Every line holding the string "deze" is to be copied from the entries below.

→ **Dataset records**
_____
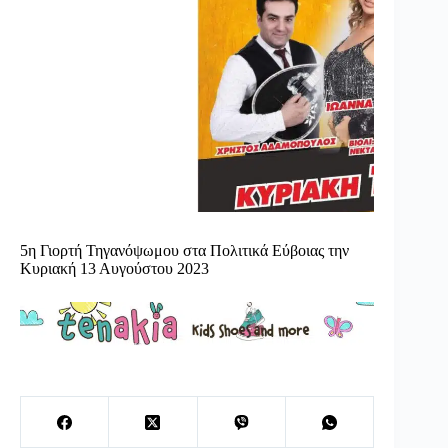
5η Γιορτή Τηγανόψωμου στα Πολιτικά Εύβοιας την
Κυριακή 13 Αυγούστου 2023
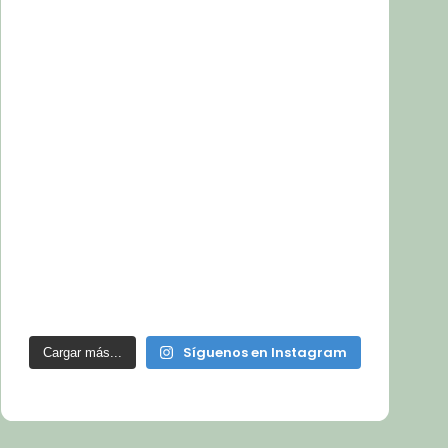
Síguenos en Instagram
Cargar más...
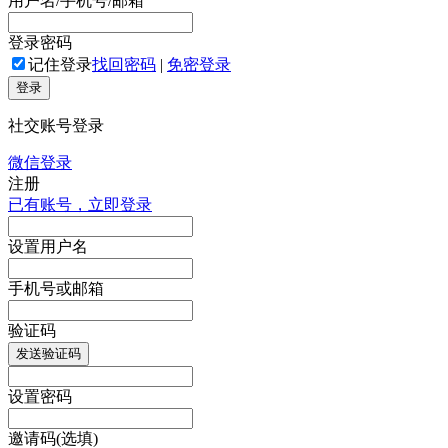
用户名/手机号/邮箱
登录密码
记住登录
找回密码
|
免密登录
登录
社交账号登录
微信登录
注册
已有账号，立即登录
设置用户名
手机号或邮箱
验证码
发送验证码
设置密码
邀请码(选填)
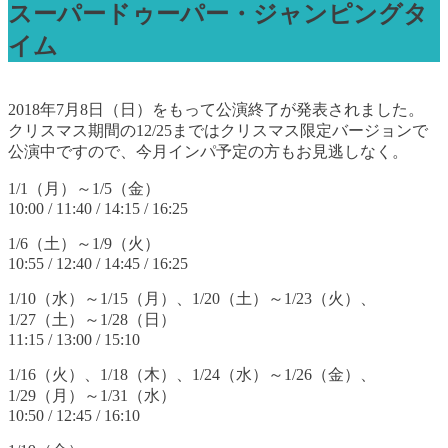
スーパードゥーパー・ジャンピングタ
イム
2018年7月8日（日）をもって公演終了が発表されました。
クリスマス期間の12/25まではクリスマス限定バージョンで
公演中ですので、今月インパ予定の方もお見逃しなく。
1/1（月）～1/5（金）
10:00 / 11:40 / 14:15 / 16:25
1/6（土）～1/9（火）
10:55 / 12:40 / 14:45 / 16:25
1/10（水）～1/15（月）、1/20（土）～1/23（火）、
1/27（土）～1/28（日）
11:15 / 13:00 / 15:10
1/16（火）、1/18（木）、1/24（水）～1/26（金）、
1/29（月）～1/31（水）
10:50 / 12:45 / 16:10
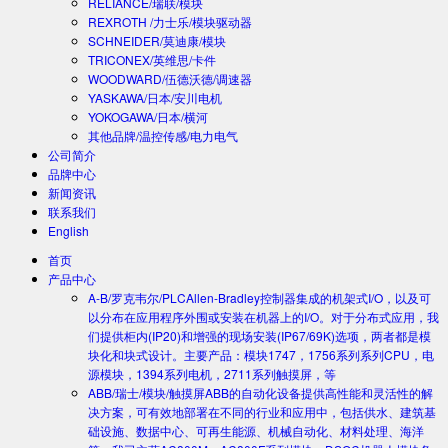
RELIANCE/瑞联/模块
REXROTH /力士乐/模块驱动器
SCHNEIDER/莫迪康/模块
TRICONEX/英维思/卡件
WOODWARD/伍德沃德/调速器
YASKAWA/日本/安川电机
YOKOGAWA/日本/横河
其他品牌/温控传感/电力电气
公司简介
品牌中心
新闻资讯
联系我们
English
首页
产品中心
A-B/罗克韦尔/PLC
Allen-Bradley控制器集成的机架式I/O，以及可
以分布在应用程序外围或安装在机器上的I/O。对于分布式应用，我
们提供柜内(IP20)和增强的现场安装(IP67/69K)选项，两者都是模
块化和块式设计。主要产品：模块1747，1756系列系列CPU，电
源模块，1394系列电机，2711系列触摸屏，等
ABB/瑞士/模块/触摸屏
ABB的自动化设备提供高性能和灵活性的解
决方案，可有效地部署在不同的行业和应用中，包括供水、建筑基
础设施、数据中心、可再生能源、机械自动化、材料处理、海洋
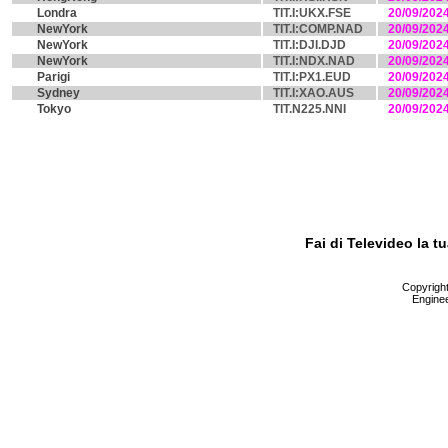
Londra
TIT.I:UKX.FSE
20/09/202
NewYork
TIT.I:COMP.NAD
20/09/202
NewYork
TIT.I:DJI.DJD
20/09/202
NewYork
TIT.I:NDX.NAD
20/09/202
Parigi
TIT.I:PX1.EUD
20/09/202
Sydney
TIT.I:XAO.AUS
20/09/202
Tokyo
TIT.N225.NNI
20/09/202
Fai di Televideo la 
Copyright 
Enginee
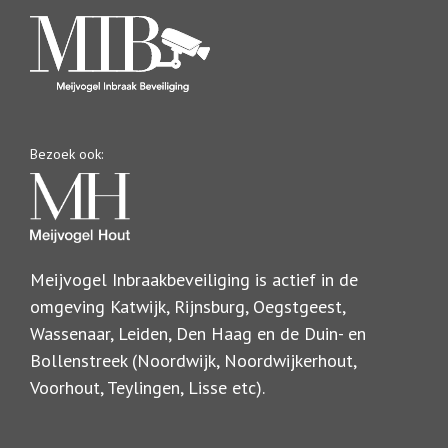
Bezoek ook:
Meijvogel Inbraakbeveiliging is actief in de
omgeving Katwijk, Rijnsburg, Oegstgeest,
Wassenaar, Leiden, Den Haag en de Duin- en
Bollenstreek (Noordwijk, Noordwijkerhout,
Voorhout, Teylingen, Lisse etc).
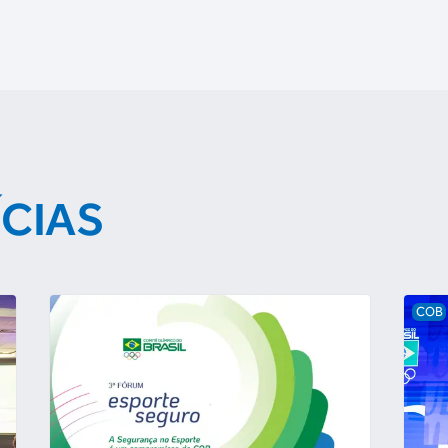
ÍCIAS
COB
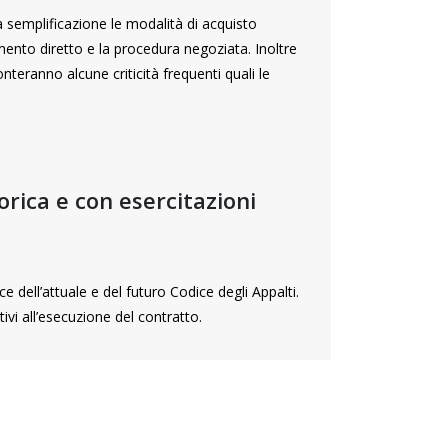
ma semplificazione le modalità di acquisto
amento diretto e la procedura negoziata. Inoltre
onteranno alcune criticità frequenti quali le
orica e con esercitazioni
ce dell’attuale e del futuro Codice degli Appalti.
tivi all’esecuzione del contratto.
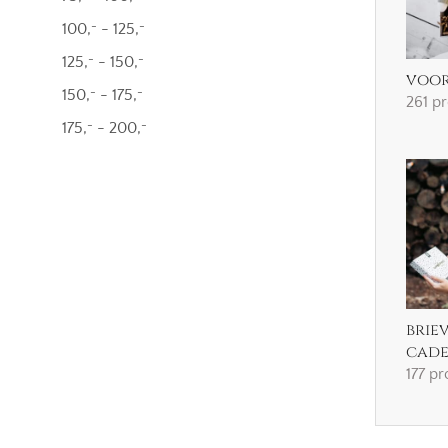
100,
-
125,
-
-
125,
-
150,
-
-
voor
150,
-
175,
-
-
261 p
175,
-
200,
-
-
brie
cad
177 p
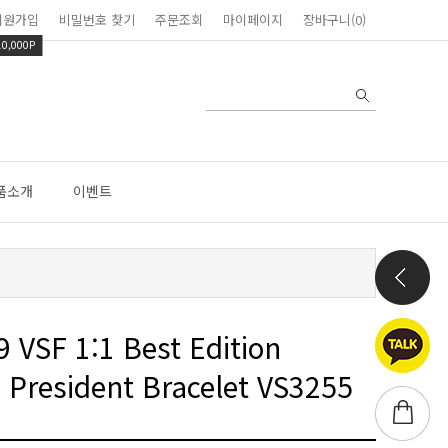
회원가입
비밀번호 찾기
주문조회
마이페이지
장바구니(0)
10,000P
품소개
이벤트
n President Bracelet VS3255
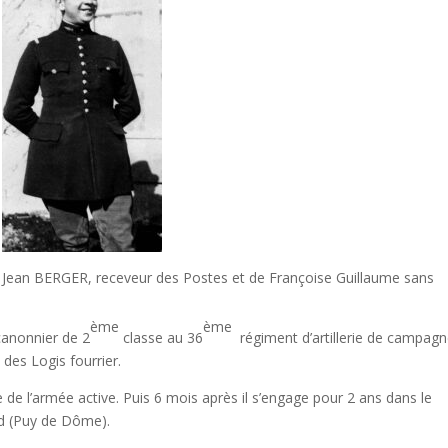
ls de Jean BERGER, receveur des Postes et de Françoise Guillaume sans
ème
ème
canonnier de 2
classe au 36
régiment d’artillerie de campagn
 des Logis fourrier.
 de l’armée active. Puis 6 mois après il s’engage pour 2 ans dans le
nd (Puy de Dôme).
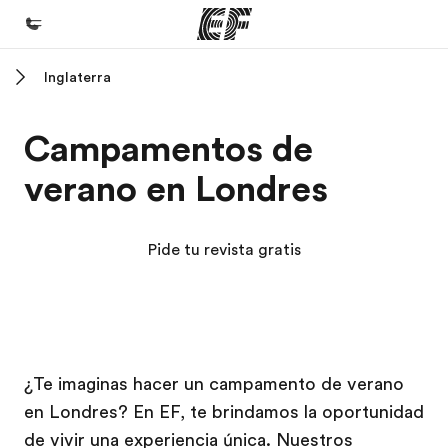
Inglaterra
Inicio
Bienvenido a EF
Campamentos de
Programas
verano en Londres
Ver todo lo que hacemos
Oficinas
Pide tu revista gratis
Encuentra una oficina
Sobre nosotros
Quiénes somos
Campus EF
Campus EF
Trabajos
¿Te imaginas hacer un campamento de verano
en Londres? En EF, te brindamos la oportunidad
Únete al equipo
de vivir una experiencia única. Nuestros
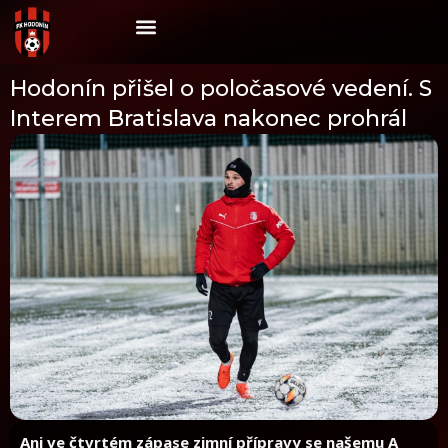
Skip
to
content
Hodonín přišel o poločasové vedení. S
Interem Bratislava nakonec prohrál
Ani ve čtvrtém zápase zimní přípravy se našemu A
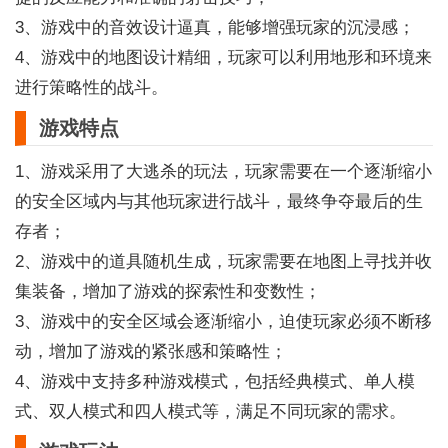
3、游戏中的音效设计逼真，能够增强玩家的沉浸感；
4、游戏中的地图设计精细，玩家可以利用地形和环境来
进行策略性的战斗。
游戏特点
1、游戏采用了大逃杀的玩法，玩家需要在一个逐渐缩小
的安全区域内与其他玩家进行战斗，最终争夺最后的生
存者；
2、游戏中的道具随机生成，玩家需要在地图上寻找并收
集装备，增加了游戏的探索性和变数性；
3、游戏中的安全区域会逐渐缩小，迫使玩家必须不断移
动，增加了游戏的紧张感和策略性；
4、游戏中支持多种游戏模式，包括经典模式、单人模
式、双人模式和四人模式等，满足不同玩家的需求。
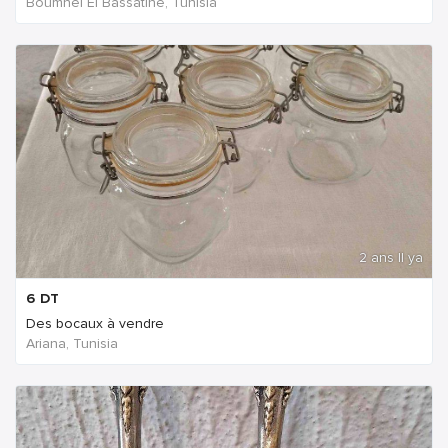
Boumhel El Bassatine, Tunisia
2 ans Il ya
6
DT
Des bocaux à vendre
Ariana, Tunisia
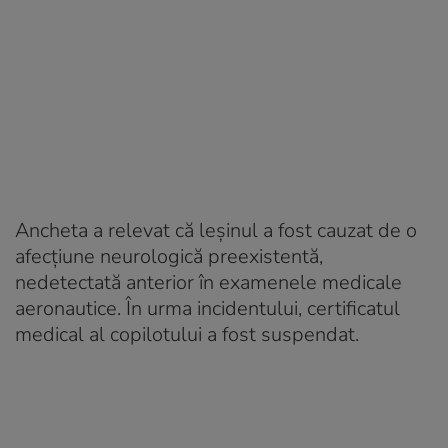
Ancheta a relevat că leșinul a fost cauzat de o
afecțiune neurologică preexistentă,
nedetectată anterior în examenele medicale
aeronautice. În urma incidentului, certificatul
medical al copilotului a fost suspendat.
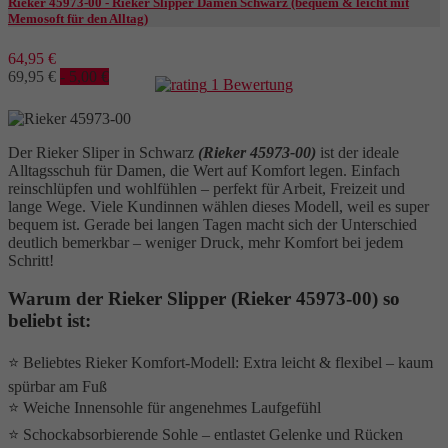
Rieker 45973-00 - Rieker Slipper Damen Schwarz (bequem & leicht mit
Memosoft für den Alltag)
64,95 €
69,95 €
- 5,00 €
1 Bewertung
Der Rieker Sliper in Schwarz
(Rieker 45973-00)
ist der ideale
Alltagsschuh für Damen, die Wert auf Komfort legen. Einfach
reinschlüpfen und wohlfühlen – perfekt für Arbeit, Freizeit und
lange Wege. Viele Kundinnen wählen dieses Modell, weil es super
bequem ist. Gerade bei langen Tagen macht sich der Unterschied
deutlich bemerkbar – weniger Druck, mehr Komfort bei jedem
Schritt!
Warum der Rieker Slipper (Rieker 45973-00) so
beliebt ist:
⭐ Beliebtes Rieker Komfort-Modell: Extra leicht & flexibel – kaum
spürbar am Fuß
⭐ Weiche Innensohle für angenehmes Laufgefühl
⭐ Schockabsorbierende Sohle – entlastet Gelenke und Rücken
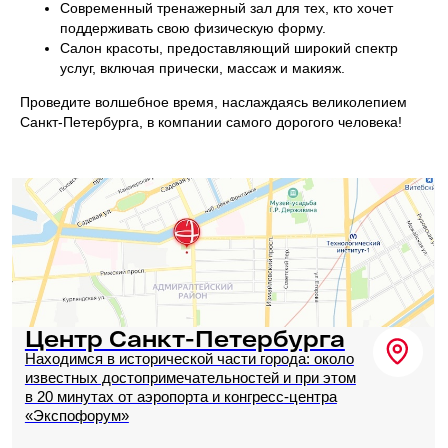
Современный тренажерный зал для тех, кто хочет
поддерживать свою физическую форму.
Салон красоты, предоставляющий широкий спектр
услуг, включая прически, массаж и макияж.
Собственная парковка
Уникальная особенность локации отеля —
Проведите волшебное время, наслаждаясь великолепием
вместительная парковка прямо в центре Санкт-
Санкт-Петербурга, в компании самого дорогого человека!
Петербурга, которая принадлежит отелю.
50 машиномест от 500 ₽ / день.
Консультация
Вопрос, задача или описание планируемого
мероприятия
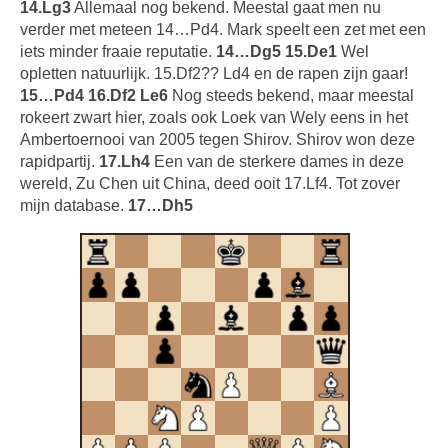
14.Lg3
Allemaal nog bekend. Meestal gaat men nu
verder met meteen 14…Pd4. Mark speelt een zet met een
iets minder fraaie reputatie.
14…Dg5 15.De1
Wel
opletten natuurlijk. 15.Df2?? Ld4 en de rapen zijn gaar!
15…Pd4 16.Df2 Le6
Nog steeds bekend, maar meestal
rokeert zwart hier, zoals ook Loek van Wely eens in het
Ambertoernooi van 2005 tegen Shirov. Shirov won deze
rapidpartij.
17.Lh4
Een van de sterkere dames in deze
wereld, Zu Chen uit China, deed ooit 17.Lf4. Tot zover
mijn database.
17…Dh5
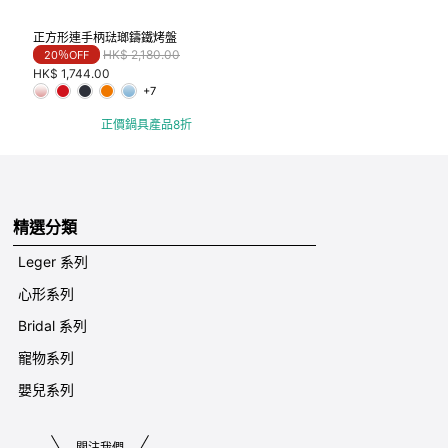
正方形連手柄琺瑯鑄鐵烤盤
Price reduced from
to
HK$ 2,180.00
20％OFF
HK$ 1,744.00
+7
正價鍋具產品8折
精選分類
Leger 系列
心形系列
Bridal 系列
寵物系列
嬰兒系列
關注我們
_____
→ **Response to this exercise**
Ambertoernooi van 2005 tegen Shirov. Shirov won deze
Een van de sterkere dames in deze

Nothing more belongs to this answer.